Raymond Lemoine nous offre un regard à la fois naïf et franc d’enfant, et celui sensible et
teinté de mélancolie d’un homme d’âge mûr sur son enfance à Sainte-Agathe, au Manitoba.
La joie du confessionnal
– Trois péchés obligatoires –
Le premier vendredi du mois représentait un temps de purification, car c'était ce jour-là que nous devions aller nous confesser. De tous les sacrements de l'Église, c'était le sacrement pénitentiel que j'aimais le moins. L'idée de me claustrer à la noirceur dans une petite boîte et de confier tous mes péchés à Monsieur le Curé me déplaisait. Même si Sœur Albert en classe de catéchisme nous parlait de la joie et de la libération de nous confesser, et que dans ce confessionnal Jésus nous embrassait de ses mains consolantes pour nous transformer, pour moi, ce n’était jamais une partie de plaisir. Mais enfin, il fallait y aller, car si je n’y allais pas, je risquais de mourir avec une âme polluée de péchés, et cela m’empêcherait possiblement de franchir les portes du ciel. Avec le temps, en y réfléchissant bien, j’ai constaté que ce pensum pénitentiel était un mal pour un bien : en me confessant à Monsieur le Curé le premier vendredi du mois, on me garantissait le bonheur éternel au ciel. Ça en valait sûrement la peine!
Avant l'épreuve du confessionnal, nous avions toujours une demi-heure réservée à une réflexion personnelle où nous devions faire le bilan de nos défaillances contre Dieu et toute l’humanité. Cette conférence avec notre conscience, un véritable grattage de nombril, ne faisait qu'aggraver le trac. Une fois l'examen terminé, nous attendions patiemment notre tour, tout en regardant ceux qui sortaient du confessionnal, la conscience claire et l'âme pure.
Le problème fondamental que posait la confesse mensuelle s'accentuait au fait qu'à mon jeune âge, je n'étais pas et n'avais jamais été un grand pécheur. Je n'avais jamais grand-chose à
confesser, alors je m’étais résigné à toujours garder mes trois péchés habituels. Mon palmarès de péchés était bien sûr tout véniel et il comprenait les jurons et les mots grossiers, la désobéissance envers mes parents et en dernier lieu, mais pas nécessairement par ordre d'importance, le mensonge.

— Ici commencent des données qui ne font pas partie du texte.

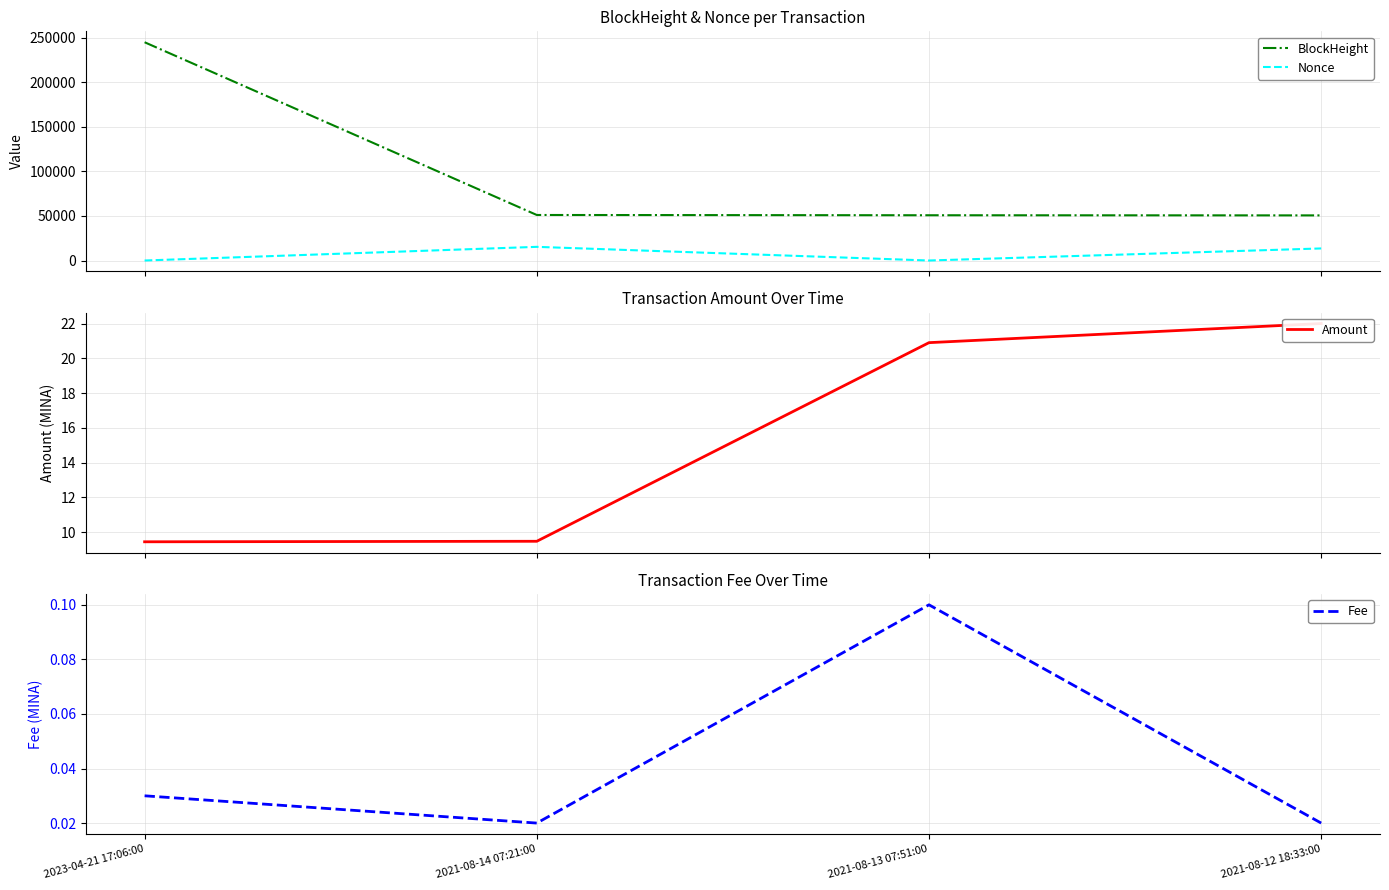

What is the average value of the Amount series?

15.5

Ces péchés m'étaient les plus fiables et me garantissaient non seulement l'absolution, mais une pénitence pas trop sévère, habituellement une dizaine de Je vous salue Marie, deux Notre Père et un chemin de croix vite fait.
Le premier péché était simple et, d’après ce qu’on me disait dans la cour d’école, un des plus populaires parmi mes confrères pénitents. Cependant, il est bon de noter qu'à l'exception de quelques jurons innocents, de temps à autre, mon vocabulaire était généralement bien et nul de mots grossiers. En effet, ce premier péché souffrait parfois de sécheresse et il m'est arrivé à quelques reprises de n'avoir aucun mot grossier à mon actif le jour avant la confession. Dans un tel cas, tous les premiers jeudis du mois, je devais m'assurer de jurer au moins une fois afin d'être prêt pour le lendemain.
Le deuxième péché, la désobéissance envers mes parents, était le plus louche des trois, car j'obéissais toujours à mes parents. Je devais alors justifier l'inclusion de ce péché en me disant que, même si je ne désobéissais pas à mes parents, l'idée de désobéir était toujours là et que c'était l'intention qui comptait. En même temps, je m'étais raisonné au fait que ce deuxième péché pouvait être réversible, c'est-à-dire qu'il pouvait servir deux fois. J'avais réussi à le justifier auprès de moi-même comme étant un vrai péché, mais cette justification forcée le poussait à la limite de l'exagération et au seuil de la fabrication. C'est sa proximité à la fabrication qui lui méritait le nom de « mensonge ». Voilà, mon troisième péché. Non seulement ce cercle vicieux m'assurait d'avoir un péché pour le mois suivant, mais la complexité et la génialité de tout le processus m'avaient gagné plusieurs éloges auprès de mes amis avec qui je partageais ces secrets du confessionnal.